Hai Laot sa, ilak ombak meu Aloun kapai die eik troun meu lumba Lumba hai bacut teuk, salah bukon saLah loun salah mu, lah poun awai bak gata (Wahai Laut yang berombak mengayunkan kapal naik dan turun sedikit lagi kemasukan air, itu bukan salah ku, engkaulah yang mengawalinya)

Gerakan beritme cepat ini tak lama, kemudian disusul dengan gerakan tari beritme sangat cepat mengisyaratkan chaos menjadi pilihan dalam pola perlawanan tingkat ketiga. Sebuah perlawanan disaat protes keras tak diambil peduli. Tetabuhan rapa’i pada gerakan beritme sangat cepat inipun seakan menjadi tetabuhan perang yang menghentak, menghantam seluruh nadi, membungkus syair menjadi pesan yang mewajibkan perlawanan dalam bentuk apapun ketika harkat dan martabat bangsa terinjak-injak. Cuplikan sajak “perang” nya (alm) Maskirbi yang biasa dilantunkan menjadi syair dalam gerakan beritme cepat pada tarian rapa’i geleng ini bisa menjadi contoh sederetan syair-syair yang dijadikan pesan.
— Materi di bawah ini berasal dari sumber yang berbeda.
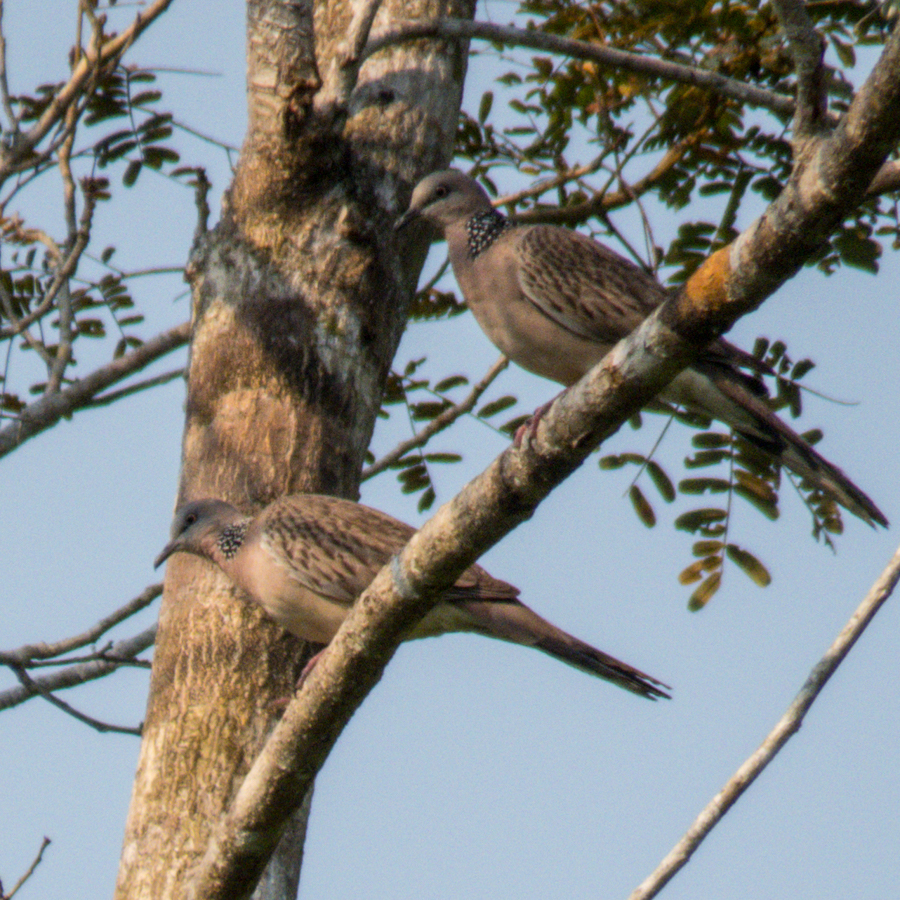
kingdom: Animalia
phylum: Chordata
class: Aves
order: Columbiformes
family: Columbidae
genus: Spilopelia
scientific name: Spilopelia chinensis
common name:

Doda idi hai doda idang Geulayang balang ka putoh talo Beureujang rayeuk banta sidang Jak tulong prang musoh nanggroe (doda idi hai doda idang – nyanyian nina bobo untuk anak – layangan sawah telah putus talinya cepatlah besar wahai ananda pergilah, perangi musuh negeri)

Pada titiknya, semua gerakan tadi berhenti, termasuk seluruh nyanyian syair. Ini merupakan gerakan akhir dari tarian. Gerakan diam merupakan gerakan yang melambangkan ketegasan, habisnya semua proses interaksi.